Golden Coconut Curry Prawns

By

  • 4

Ingredients

  • 1 t. canola oil
  • 1/2 C each minced onions and minced red bell pepper
  • 1 clove garlic, minced
  • 1 t. ground cumin
  • 3/4 t. ground coriander
  • 1/2 t. curry powder
  • 1 C light coconut milk
  • 1 t. sugar
  • 1/4 t. crushed red pepper flakes
  • 1 pound uncooked jumbo shrimp, peeled
  • 1 T cornstarch
  • 2 T chopped, fresh cilantro
  • 4 C hot, cooked brown rice

Preparation

Step 1

Heat oil in a large, non-stick saucepan over medium heat. Add onions, red pepper, and garlic. Cook and stir until veggies begin to soften, about 3 minutes.

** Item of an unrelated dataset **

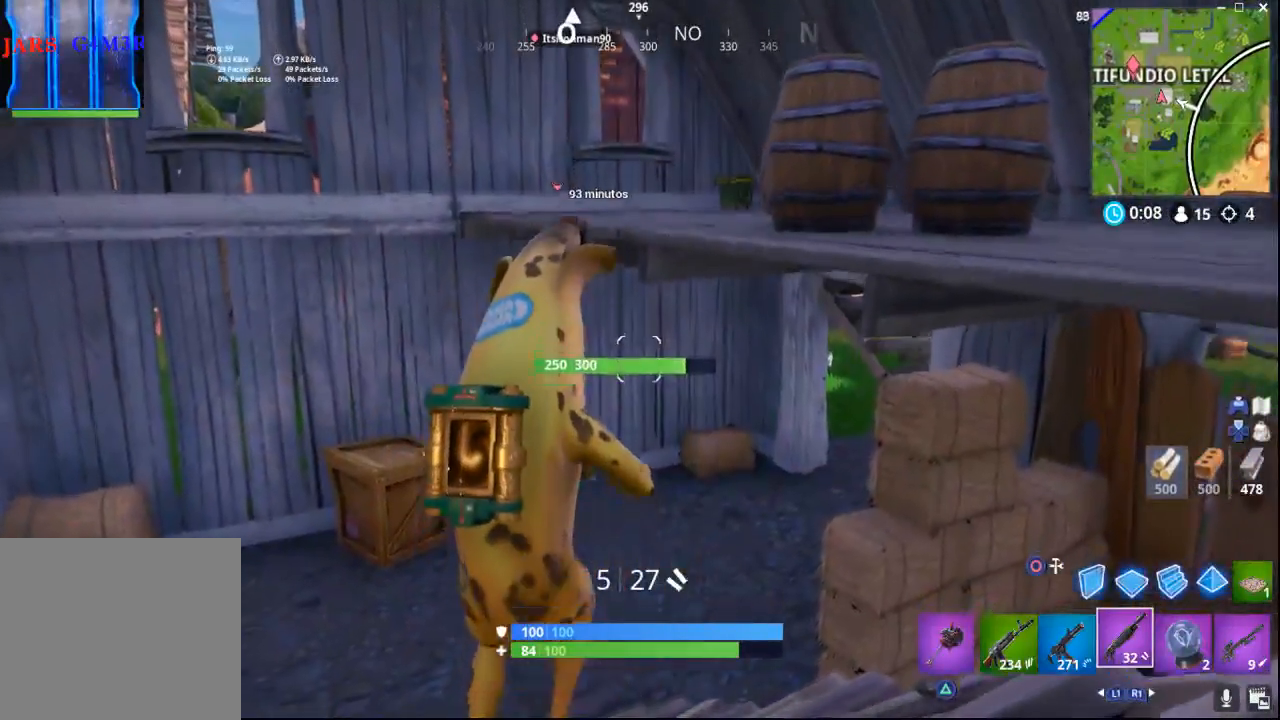
{"buttons": [], "left_stick": "up", "right_stick": "center", "events": [[150, "left_stick", "center"], [350, "left_stick", "up"]]}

Add cumin, coriander, and curry. Cook for 1 more minute. Add coconut milk, sugar, and crushed red pepper flakes and bring to a boil. Reduce heat and simmer, uncovered, for 2 minutes.

Stir in shrimp. Increase heat to medium-high. Cook and stir until shrimp is cooked through, about 4 minutes.

In a small bowl, combine cornstarch, with 1 tablespoon water. Add to shrimp mixture. Cook until sauce is bubbly and has thickened, about 1 minute. Stir in cilantro and remove from heat. Serve shrimp and sauce over rice.